Saturday, November 15, 2008


18 Gasohol
November 24, 1979
Music: Stu Phillips
Teleplay: Robert L. McCullough
Story: Richard Maize & Patrick Lloyd
Director: Charles Rondeau

This BJ AND THE BEAR episode doesn't make a lot of sense, but it has pretty girls and crashing cars, so what the heck. BJ's sinister rival Hammer (Charles Napier) returns to stir up some trouble. Once again, Hammer's employer, Hi-Ball Trucking, wants to rid the highways of the independent truckers in order to land lucrative trucking contracts without having to bid. In attempting to run BJ (Greg Evigan) off the road, Hammer crashes into a nearby pipeline, cutting off all the truckers' supply of diesel fuel for at least a month. Hi-Ball's connections ensure it enough fuel to keep it going, but what will the underdogs do to keep on trucking?

Enter sexy Sue Anne Lumm (Robin Dearden) and her father Emmett's (Ford Rainey) supply of moonshine, which carries enough kick to keep everybody on the road and beat out Hi-Ball for the new construction company contract. Throw in a square Revenue agent (Jeffrey Byron), an honest sheriff with two bumbling deputies, a drunken monkey, a befuddled Mexican driver (Bert Rosario), a horny trucker (Janet Louise Johnson) after BJ's bod, and "Gasohol" has enough going on to keep you awake, if not wondering when the kitchen sink is coming up.

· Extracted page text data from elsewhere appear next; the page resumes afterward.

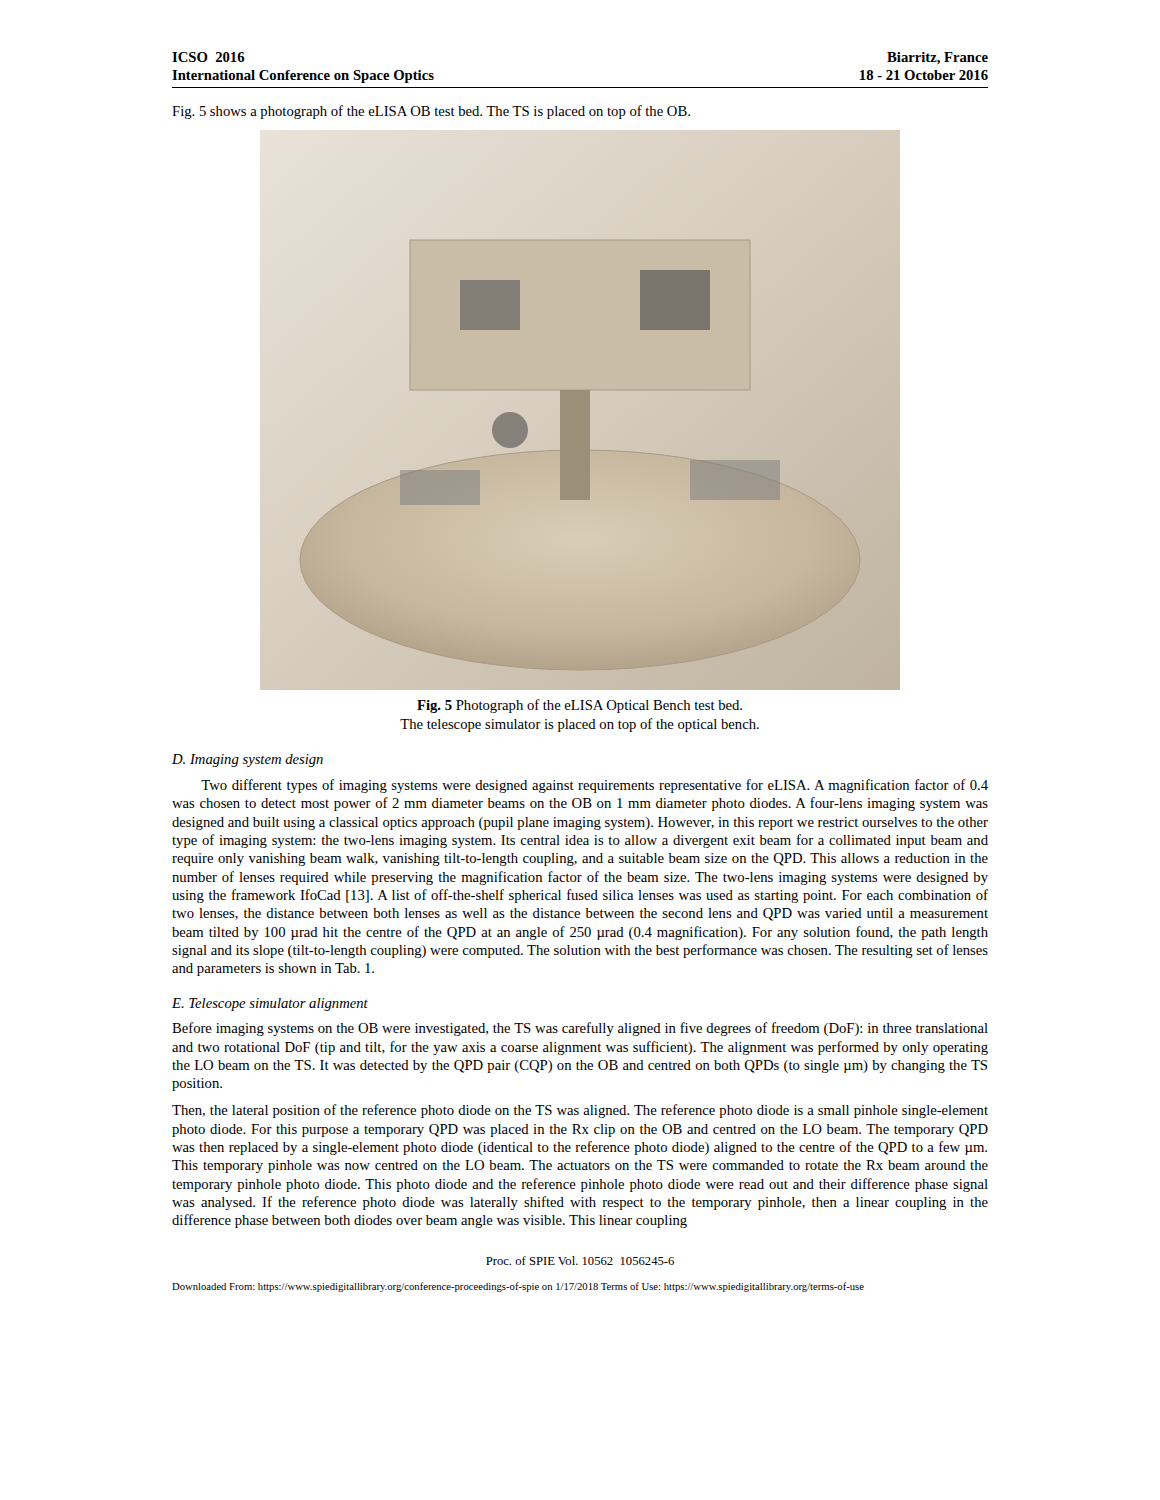ICSO 2016
Biarritz, France
International Conference on Space Optics
18 - 21 October 2016
Fig. 5 shows a photograph of the eLISA OB test bed. The TS is placed on top of the OB.
Fig. 5 Photograph of the eLISA Optical Bench test bed.
The telescope simulator is placed on top of the optical bench.
D. Imaging system design
Two different types of imaging systems were designed against requirements representative for eLISA. A magnification factor of 0.4 was chosen to detect most power of 2 mm diameter beams on the OB on 1 mm diameter photo diodes. A four-lens imaging system was designed and built using a classical optics approach (pupil plane imaging system). However, in this report we restrict ourselves to the other type of imaging system: the two-lens imaging system. Its central idea is to allow a divergent exit beam for a collimated input beam and require only vanishing beam walk, vanishing tilt-to-length coupling, and a suitable beam size on the QPD. This allows a reduction in the number of lenses required while preserving the magnification factor of the beam size. The two-lens imaging systems were designed by using the framework IfoCad [13]. A list of off-the-shelf spherical fused silica lenses was used as starting point. For each combination of two lenses, the distance between both lenses as well as the distance between the second lens and QPD was varied until a measurement beam tilted by 100 µrad hit the centre of the QPD at an angle of 250 µrad (0.4 magnification). For any solution found, the path length signal and its slope (tilt-to-length coupling) were computed. The solution with the best performance was chosen. The resulting set of lenses and parameters is shown in Tab. 1.
E. Telescope simulator alignment
Before imaging systems on the OB were investigated, the TS was carefully aligned in five degrees of freedom (DoF): in three translational and two rotational DoF (tip and tilt, for the yaw axis a coarse alignment was sufficient). The alignment was performed by only operating the LO beam on the TS. It was detected by the QPD pair (CQP) on the OB and centred on both QPDs (to single µm) by changing the TS position.
Then, the lateral position of the reference photo diode on the TS was aligned. The reference photo diode is a small pinhole single-element photo diode. For this purpose a temporary QPD was placed in the Rx clip on the OB and centred on the LO beam. The temporary QPD was then replaced by a single-element photo diode (identical to the reference photo diode) aligned to the centre of the QPD to a few µm. This temporary pinhole was now centred on the LO beam. The actuators on the TS were commanded to rotate the Rx beam around the temporary pinhole photo diode. This photo diode and the reference pinhole photo diode were read out and their difference phase signal was analysed. If the reference photo diode was laterally shifted with respect to the temporary pinhole, then a linear coupling in the difference phase between both diodes over beam angle was visible. This linear coupling
Proc. of SPIE Vol. 10562 1056245-6
Downloaded From: https://www.spiedigitallibrary.org/conference-proceedings-of-spie on 1/17/2018 Terms of Use: https://www.spiedigitallibrary.org/terms-of-use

Newcomers Richard Maize and Patrick Lloyd must have dreamed up a wild plot that story editor Robert McCullough shaped into a rough teleplay. Don't bust your brain trying to keep up with the various plot branches, and you should do okay. Semi-regular Johnson, who had also appeared frequently on executive producer Glen A. Larson's earlier series BATTLESTAR GALACTICA and THE HARDY BOYS/NANCY DREW MYSTERIES, is oddly uncredited in "Gasohol." Byron, who's no match for the rowdy Dearden and her tiny shorts, later starred in two low-budget SF/fantasy flicks for Charles Band's Empire Pictures.